Speaking of progress: Since getting a Canon EOS A2e in 1998 I've used Arca-Swiss style quick-release plates on my camera bodies, which fit into the Really Right Stuff clamp on my tripod head. Since 2007 when I got the original 5D I've used right-angle plates. When I got the 5DIII I found the earlier plate from the 5D to be an imperfect fit, requiring the purchase of a new plate. When I got the 5D4, I discovered the Mark III's plate to be an almost, but not quite, perfect fit, requiring the purchase of yet another right-angle plate. I've got quite a collection of these things in my closet of useless camera stuff. One tiny bit of good news is the battery has remained the same since the original 5D. The newer “N” version is physically the same but with a higher amp-hour rating. That's a good thing, as the 5D4 can be quite power hungry if one enables wi-fi, GPS, and other new features, uses live-view shooting, or turns on a lens's image stabilization. I won't be using all of those features at the same time, but I'm glad I have plenty of spare batteries.
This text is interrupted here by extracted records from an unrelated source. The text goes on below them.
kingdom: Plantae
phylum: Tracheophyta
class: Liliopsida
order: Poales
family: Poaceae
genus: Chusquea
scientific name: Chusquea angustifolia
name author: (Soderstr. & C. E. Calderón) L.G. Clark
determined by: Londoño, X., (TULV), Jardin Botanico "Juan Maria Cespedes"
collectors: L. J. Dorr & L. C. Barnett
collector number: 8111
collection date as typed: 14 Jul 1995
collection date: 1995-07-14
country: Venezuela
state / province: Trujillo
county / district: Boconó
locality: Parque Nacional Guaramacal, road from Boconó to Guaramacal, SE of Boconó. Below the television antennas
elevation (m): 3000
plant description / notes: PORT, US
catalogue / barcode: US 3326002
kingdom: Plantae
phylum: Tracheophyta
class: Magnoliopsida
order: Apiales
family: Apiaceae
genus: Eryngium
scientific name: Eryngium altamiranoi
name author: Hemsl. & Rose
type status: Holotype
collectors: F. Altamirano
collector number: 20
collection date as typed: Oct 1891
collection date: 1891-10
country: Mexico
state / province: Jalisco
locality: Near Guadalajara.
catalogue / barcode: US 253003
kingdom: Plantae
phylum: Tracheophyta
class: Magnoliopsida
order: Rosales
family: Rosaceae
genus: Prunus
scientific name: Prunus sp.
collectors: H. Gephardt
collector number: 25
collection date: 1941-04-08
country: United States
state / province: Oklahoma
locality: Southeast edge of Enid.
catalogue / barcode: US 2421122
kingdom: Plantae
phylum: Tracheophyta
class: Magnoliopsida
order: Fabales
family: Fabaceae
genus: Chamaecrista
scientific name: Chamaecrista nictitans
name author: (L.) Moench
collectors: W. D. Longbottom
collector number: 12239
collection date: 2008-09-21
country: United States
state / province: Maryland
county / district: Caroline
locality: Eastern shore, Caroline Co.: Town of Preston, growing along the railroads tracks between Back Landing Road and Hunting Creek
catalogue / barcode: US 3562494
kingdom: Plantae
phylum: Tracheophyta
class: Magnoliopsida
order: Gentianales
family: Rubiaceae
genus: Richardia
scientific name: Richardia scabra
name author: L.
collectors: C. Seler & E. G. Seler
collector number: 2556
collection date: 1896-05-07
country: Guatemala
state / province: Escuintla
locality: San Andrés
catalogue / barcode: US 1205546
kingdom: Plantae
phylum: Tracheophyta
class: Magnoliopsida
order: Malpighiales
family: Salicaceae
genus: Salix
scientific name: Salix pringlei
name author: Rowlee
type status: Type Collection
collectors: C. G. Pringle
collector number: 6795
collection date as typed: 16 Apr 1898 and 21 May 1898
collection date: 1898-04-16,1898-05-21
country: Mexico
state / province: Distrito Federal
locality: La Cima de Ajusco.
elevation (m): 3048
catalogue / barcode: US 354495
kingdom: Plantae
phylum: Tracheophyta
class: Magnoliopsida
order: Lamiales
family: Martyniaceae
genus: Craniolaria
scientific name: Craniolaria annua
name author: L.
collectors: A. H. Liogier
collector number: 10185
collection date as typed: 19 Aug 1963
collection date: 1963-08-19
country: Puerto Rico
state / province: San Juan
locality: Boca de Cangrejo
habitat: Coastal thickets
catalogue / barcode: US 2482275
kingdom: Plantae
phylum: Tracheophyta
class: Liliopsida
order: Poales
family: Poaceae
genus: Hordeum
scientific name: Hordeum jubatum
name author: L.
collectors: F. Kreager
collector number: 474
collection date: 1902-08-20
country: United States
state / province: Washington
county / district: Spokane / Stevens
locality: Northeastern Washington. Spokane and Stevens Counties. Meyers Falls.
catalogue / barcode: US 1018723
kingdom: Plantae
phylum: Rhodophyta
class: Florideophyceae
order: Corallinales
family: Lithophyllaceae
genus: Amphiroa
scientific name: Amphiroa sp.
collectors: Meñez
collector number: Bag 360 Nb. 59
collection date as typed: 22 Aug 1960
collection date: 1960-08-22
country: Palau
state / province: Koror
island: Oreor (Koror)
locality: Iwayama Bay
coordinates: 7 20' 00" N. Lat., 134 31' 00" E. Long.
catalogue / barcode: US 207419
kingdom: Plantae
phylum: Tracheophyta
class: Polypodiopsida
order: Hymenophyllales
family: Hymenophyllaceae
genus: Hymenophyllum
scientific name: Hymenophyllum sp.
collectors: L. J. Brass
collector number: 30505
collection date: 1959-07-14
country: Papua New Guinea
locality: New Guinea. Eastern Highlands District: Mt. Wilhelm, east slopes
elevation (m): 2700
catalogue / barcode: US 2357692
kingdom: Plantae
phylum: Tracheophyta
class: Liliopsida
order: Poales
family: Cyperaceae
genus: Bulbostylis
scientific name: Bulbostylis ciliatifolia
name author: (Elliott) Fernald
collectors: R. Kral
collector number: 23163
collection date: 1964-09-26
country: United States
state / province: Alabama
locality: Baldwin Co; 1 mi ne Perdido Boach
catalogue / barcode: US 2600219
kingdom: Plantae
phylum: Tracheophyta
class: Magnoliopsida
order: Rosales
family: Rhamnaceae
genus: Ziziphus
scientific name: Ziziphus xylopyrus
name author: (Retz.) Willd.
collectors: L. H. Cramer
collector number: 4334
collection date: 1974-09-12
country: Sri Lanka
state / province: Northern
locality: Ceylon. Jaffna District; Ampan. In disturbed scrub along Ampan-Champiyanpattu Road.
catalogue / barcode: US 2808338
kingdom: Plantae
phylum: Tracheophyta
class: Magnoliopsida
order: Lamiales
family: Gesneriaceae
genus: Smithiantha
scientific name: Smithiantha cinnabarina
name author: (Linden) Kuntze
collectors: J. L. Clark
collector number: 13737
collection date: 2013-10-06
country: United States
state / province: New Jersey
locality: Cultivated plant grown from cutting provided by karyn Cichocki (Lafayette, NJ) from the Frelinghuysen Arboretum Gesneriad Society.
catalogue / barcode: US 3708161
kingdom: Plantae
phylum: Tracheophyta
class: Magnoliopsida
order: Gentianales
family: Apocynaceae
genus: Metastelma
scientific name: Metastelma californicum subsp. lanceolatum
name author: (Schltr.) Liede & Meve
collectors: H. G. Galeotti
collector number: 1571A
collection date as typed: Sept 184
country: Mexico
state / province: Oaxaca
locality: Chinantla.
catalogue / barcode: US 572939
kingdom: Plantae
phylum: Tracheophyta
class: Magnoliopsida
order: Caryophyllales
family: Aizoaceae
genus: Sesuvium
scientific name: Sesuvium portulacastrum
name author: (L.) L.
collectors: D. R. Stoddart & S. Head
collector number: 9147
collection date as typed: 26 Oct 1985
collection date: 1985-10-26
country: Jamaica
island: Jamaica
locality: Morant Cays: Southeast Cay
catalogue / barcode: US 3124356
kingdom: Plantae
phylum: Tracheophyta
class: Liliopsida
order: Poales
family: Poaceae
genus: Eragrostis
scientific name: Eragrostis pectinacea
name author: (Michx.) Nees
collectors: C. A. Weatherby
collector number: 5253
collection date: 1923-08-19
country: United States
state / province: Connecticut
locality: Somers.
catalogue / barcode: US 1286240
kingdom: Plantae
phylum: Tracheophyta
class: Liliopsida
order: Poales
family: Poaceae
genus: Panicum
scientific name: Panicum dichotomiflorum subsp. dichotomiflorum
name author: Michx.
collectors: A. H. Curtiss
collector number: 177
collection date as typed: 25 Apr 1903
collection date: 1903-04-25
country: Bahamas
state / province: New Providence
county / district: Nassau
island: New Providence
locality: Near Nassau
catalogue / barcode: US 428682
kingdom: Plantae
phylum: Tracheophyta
Tuning and Tweaking, But No New Photos

The required cat photo

The requisite new-camera first photo of our current idiot cat.

As I type this it's mid-spring, and the weather here in northwestern Montana, after a seemingly endless winter, has been wonderful. But there's much to do “around the house”, I've had a couple of large printing jobs for clients, and there seems always to be something competing for my time. We've been out for only a single camping trip so far, to Glacier National Park, and while the blue-sky days were lovely and the nights clear, high winds and cloudless golden-hour skies made for poor photography conditions. I have no keeper photos yet. I've done little more than photograph the cat (as required with any new camera) and make a few test photos as I've customized the camera's menus and done the micro-focus adjustments (MFA) with my lenses.

Speaking of MFA, for the first time I used the Dot-Tune Method. I'd read about this some time ago, and friend Dean has recommended it after adjusting several Canon bodies and lenses, but I used the tedious “old method” with my 5DIII. The Dot-Tune Method really is a huge time saver, and one of those things that seems so obvious once someone describes it. I set up outdoors using a focus target of my own design. I placed the target in the shade and positioned the camera/lens/tripod at the appropriate distance (50x the focal length) from my target. Dot-Tune really does take only minutes, and the result, based on careful examination of test images, is excellent.

Interesting note: unknown to me, auto-ISO was enabled (the default) when I made the cat photo shown here. I hand-held the camera, with my Canon EF24-70mm f/2.8L II USM lens at 50mm and F/5.6, 1/40th second shutter speed. The camera set the ISO to 3200. I'm pleased with the noise in the shadows. The crop at 100% below shows the area above the left eye (top right in the portrait photo).

Crop showing detail and low noise

Unsharpened crop, at 100%, showing noise at ISO 3200.

I used my original 5D for almost five years, selling it with a lens for next to nothing. I used the 5DIII for slightly longer than five years. Digital photography is still evolving, and some recent developments are very exciting, with the potential to once again change the game. As always, we'll see, but I look forward to a few years of capturing my vision with the 5D4.